The trend is unmistakable. Hungary’s ruling party has plastered anti-Semitic ads on bus stops and billboards; an overtly neo-Nazi movement won 7 percent of the vote in Greece’s 2015 election; Germany’s upstart far-right party, which includes a popular member who criticized Berlin’s Holocaust memorial as “a monument of shame,” won 13 percent in last month’s election.

In France and Denmark, populist leaders have gone to great pains to shed the right’s crudest baggage and rebrand themselves in a way that appeals to Jews, women and gay people by depicting Muslims as the primary threat to all three groups. But their core goal remains the same: to close the borders and expel unwanted foreigners.
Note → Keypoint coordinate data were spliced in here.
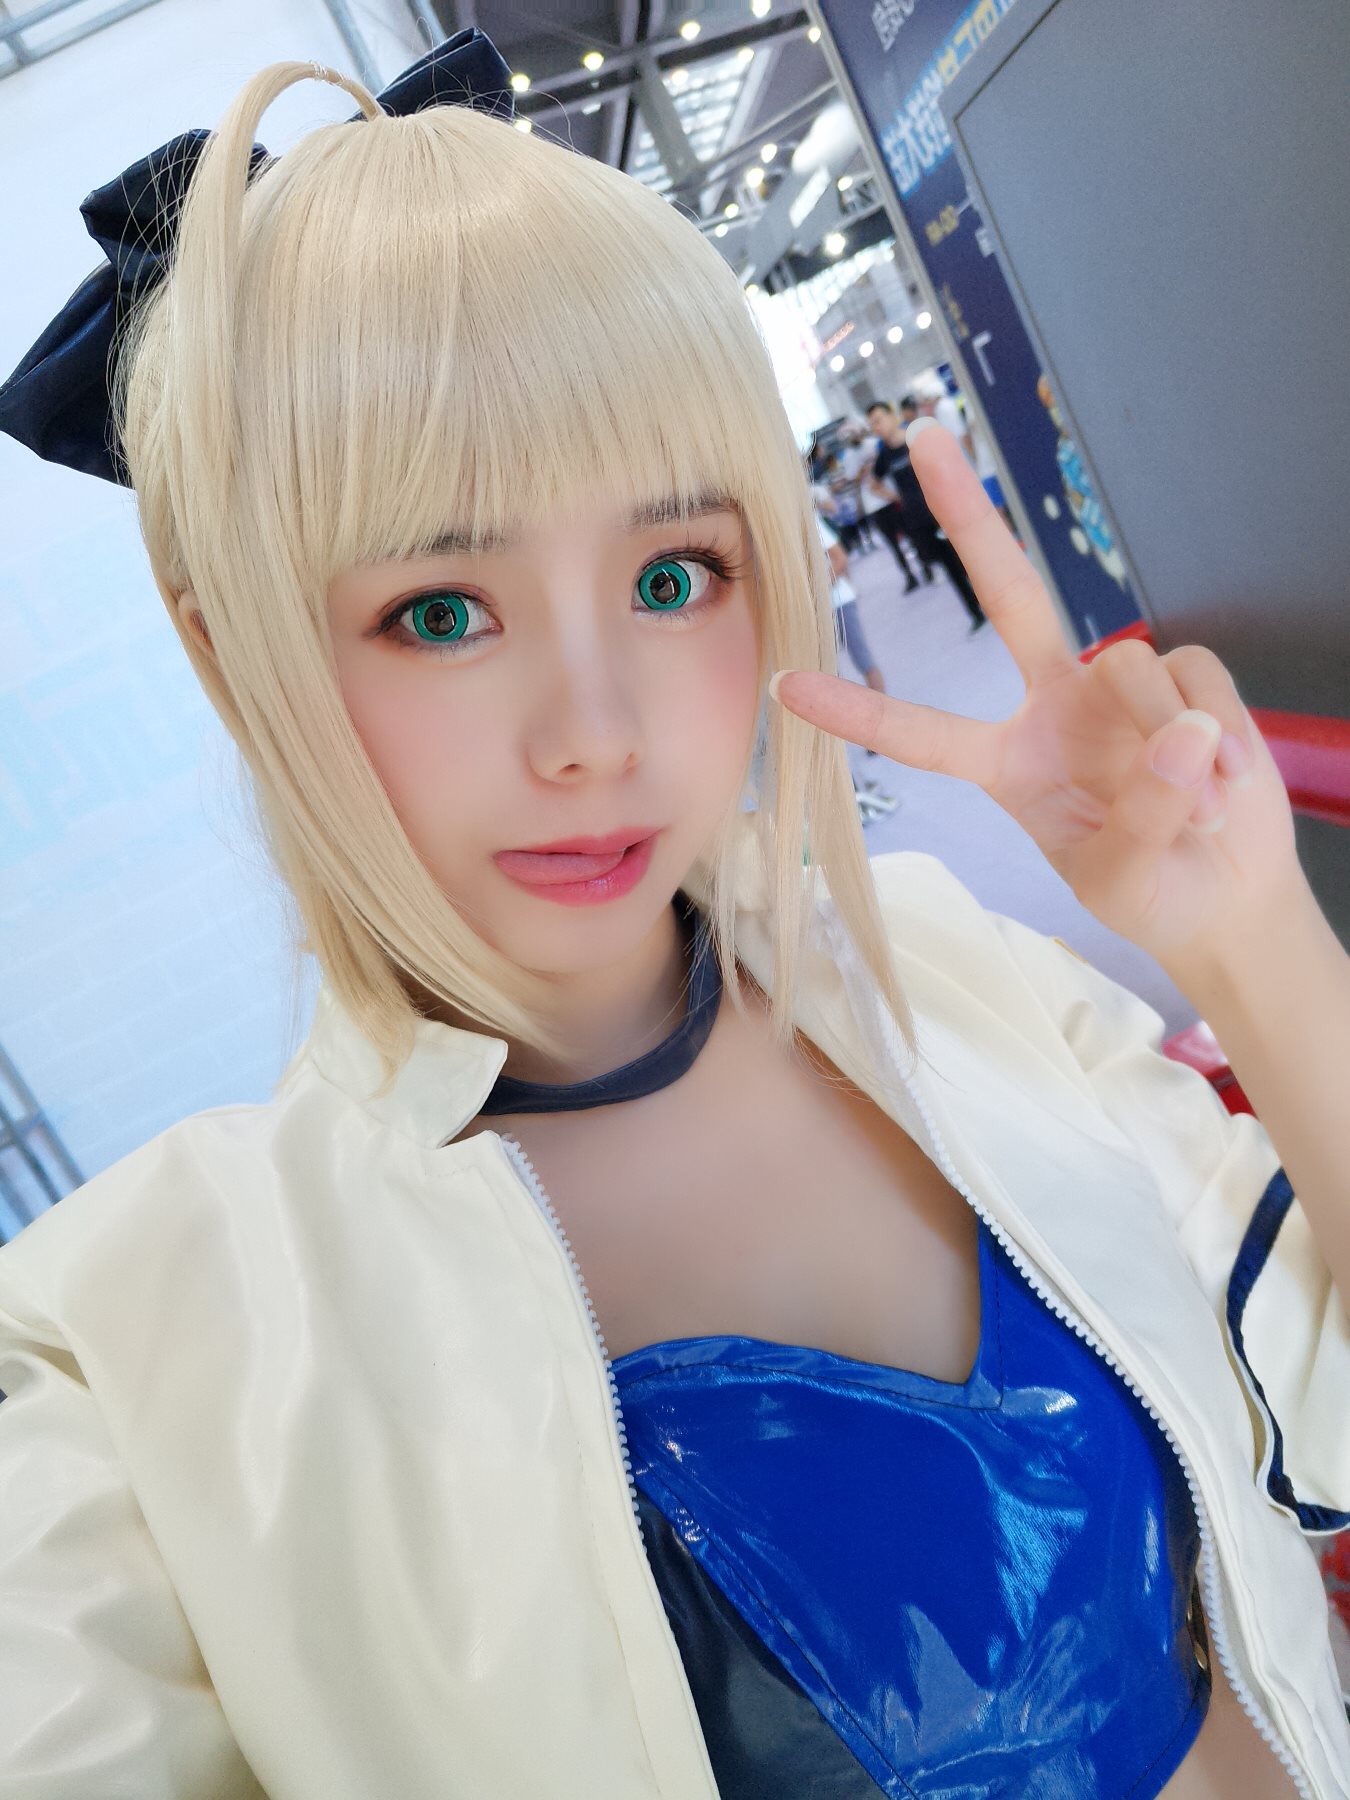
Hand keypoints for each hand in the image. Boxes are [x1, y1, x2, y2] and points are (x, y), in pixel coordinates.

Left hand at [771, 422, 1302, 972]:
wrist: (1225, 891)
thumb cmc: (1152, 891)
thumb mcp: (1123, 883)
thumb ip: (1142, 819)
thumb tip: (1183, 733)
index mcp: (1005, 761)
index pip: (920, 733)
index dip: (857, 710)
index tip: (783, 684)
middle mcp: (1052, 704)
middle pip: (1009, 593)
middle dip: (970, 514)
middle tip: (924, 436)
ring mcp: (1118, 687)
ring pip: (1131, 668)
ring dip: (1171, 750)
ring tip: (1197, 816)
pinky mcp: (1187, 677)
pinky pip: (1195, 678)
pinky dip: (1221, 738)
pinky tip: (1229, 783)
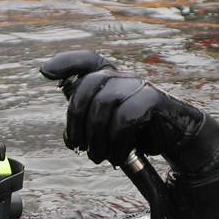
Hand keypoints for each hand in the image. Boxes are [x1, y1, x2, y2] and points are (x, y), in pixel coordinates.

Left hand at [40, 51, 207, 168]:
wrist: (173, 139)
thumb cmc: (135, 133)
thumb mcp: (109, 128)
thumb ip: (90, 125)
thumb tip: (69, 138)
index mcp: (109, 80)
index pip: (87, 61)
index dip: (65, 63)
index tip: (45, 72)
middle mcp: (121, 77)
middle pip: (87, 88)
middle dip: (76, 122)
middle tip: (78, 147)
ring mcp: (137, 85)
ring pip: (103, 105)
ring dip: (96, 138)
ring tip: (98, 157)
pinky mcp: (152, 99)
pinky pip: (124, 119)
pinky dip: (116, 143)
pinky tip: (117, 156)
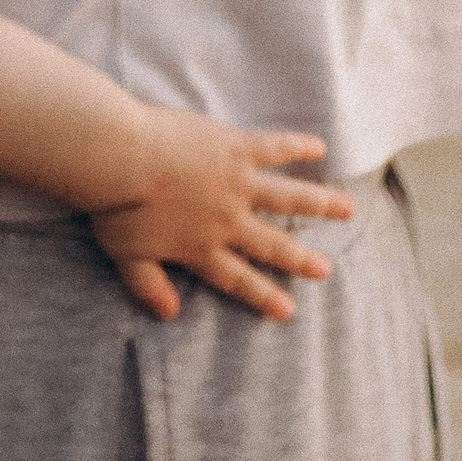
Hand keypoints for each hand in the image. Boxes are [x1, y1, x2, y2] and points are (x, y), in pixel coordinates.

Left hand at [84, 123, 353, 323]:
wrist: (120, 158)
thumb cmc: (113, 205)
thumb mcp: (124, 256)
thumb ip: (148, 286)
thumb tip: (167, 314)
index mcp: (200, 247)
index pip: (237, 279)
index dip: (262, 295)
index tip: (287, 311)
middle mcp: (226, 220)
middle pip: (272, 243)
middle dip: (300, 258)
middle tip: (325, 269)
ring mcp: (236, 183)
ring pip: (288, 197)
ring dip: (320, 203)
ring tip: (348, 208)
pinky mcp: (235, 148)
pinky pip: (274, 148)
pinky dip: (297, 146)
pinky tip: (318, 146)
Cultural and demographic anxiety about dwindling native populations and rapidly increasing immigrant ones lies at the heart of these parties’ ideologies. In America, Representative Steve King, Republican of Iowa, worries about the impossibility of restoring “our civilization with somebody else’s babies.” In Europe, the right frets about who’s having the new German or Danish babies and the fact that it’s not white Germans or Danes — a social Darwinist dread popularized by the German writer Thilo Sarrazin, whose best-selling 2010 book, “Germany Abolishes Itself,” warned that barely literate Muslims were poised to replace the supposedly more intelligent German race.

The leader of the Netherlands’ newest far-right party fears that Europe will not exist “as a predominantly white-skinned, Christian or post-Christian, Roman-law-based kind of society” a few decades from now. “If I go to a museum, and I look at these portraits, they are essentially people like me that I can see. In 50 years it won’t be,” he worries.

France, more than any other country, has been the source of these ideas.

In February 2016, French right-wing groups descended on the town of Calais, protesting a huge informal refugee camp there known as the “Jungle.”